Microsoft warnt vor einem kritischen Zero-Day-Lücke (CVE‑2025‑53770, auch „ToolShell“ genannt), die aktiv ausgenutzt wird – ausschließlich bei on‑premises SharePoint-Servern, nicht bei SharePoint Online. Die Lücke ermöglicht unauthentifizierten Remote-Code-Ausführung, wodurch Angreifer in Server eindringen und Daten auslesen, Schlüssel stehlen oder Backdoors installieren können.
Wer ist betroffen?
- Weltweit potenziell über 8.000 bis 10.000 Server gefährdet.

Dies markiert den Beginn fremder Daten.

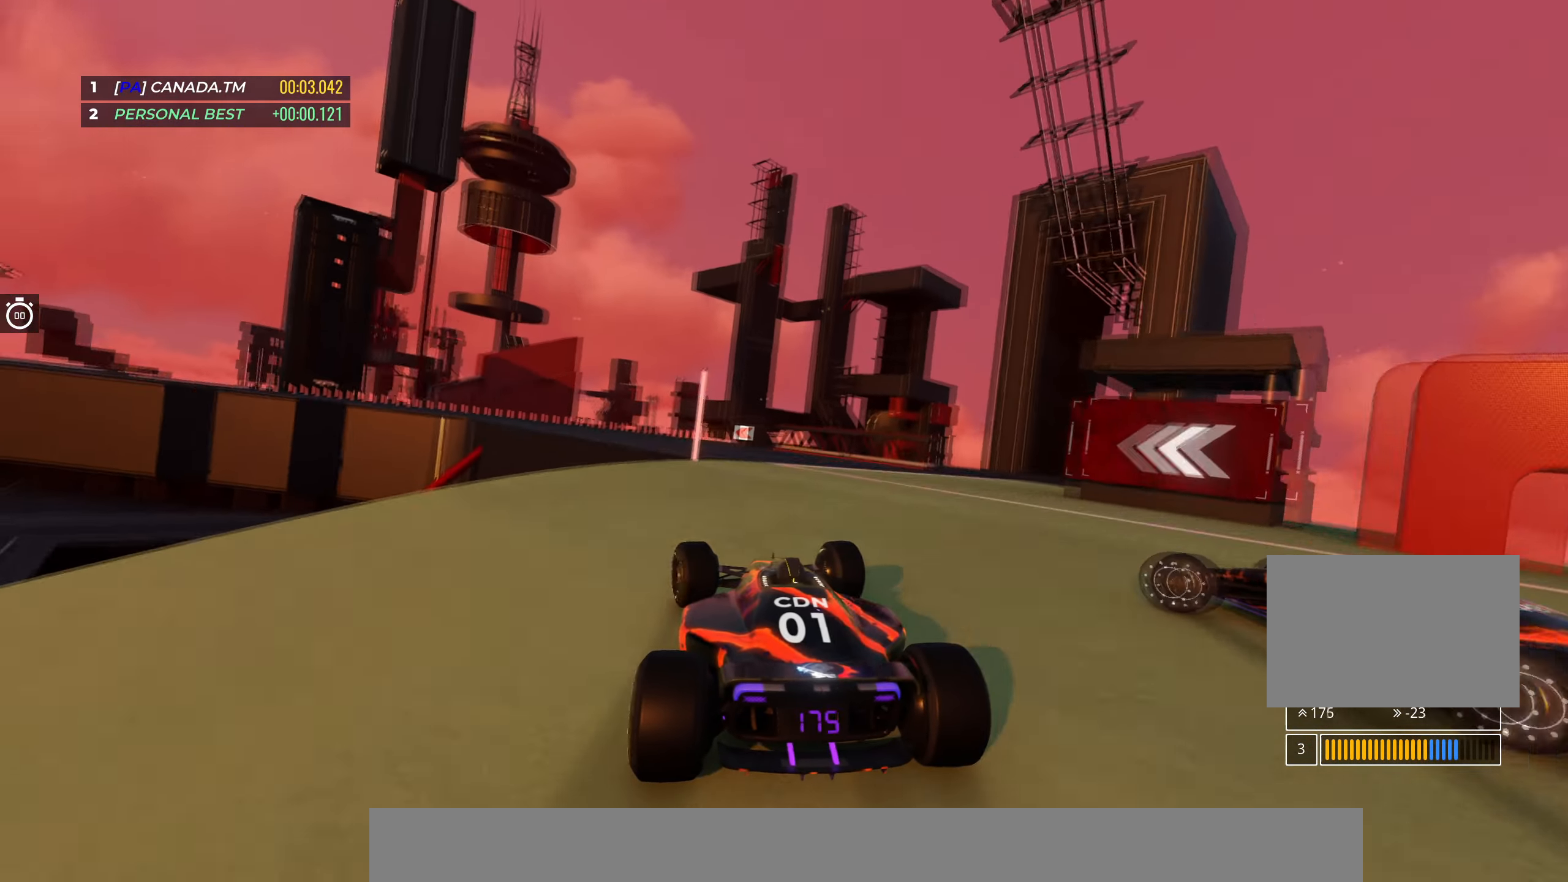
{"keys": ["left", "up"], "events": [[16, "left", "down"], [150, "left", "up"], [216, "left", "down"]]}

- Aktuell sind mindestens rund 100 Organisationen kompromittiert, darunter zahlreiche in Deutschland – speziell Behörden, Finanzdienstleister und Gesundheitseinrichtungen.
- Experten verweisen auf China-verknüpfte Hackergruppen, doch auch andere Akteure könnten aktiv sein.
Bedeutung für deutsche Unternehmen
- Selbst kleine und mittelständische Firmen mit on-premises SharePoint-Servern sind hochgradig gefährdet.
- Datenlecks, Sabotage und Industriespionage sind mögliche Konsequenzen – besonders brisant bei Kunden- oder Gesundheitsdaten.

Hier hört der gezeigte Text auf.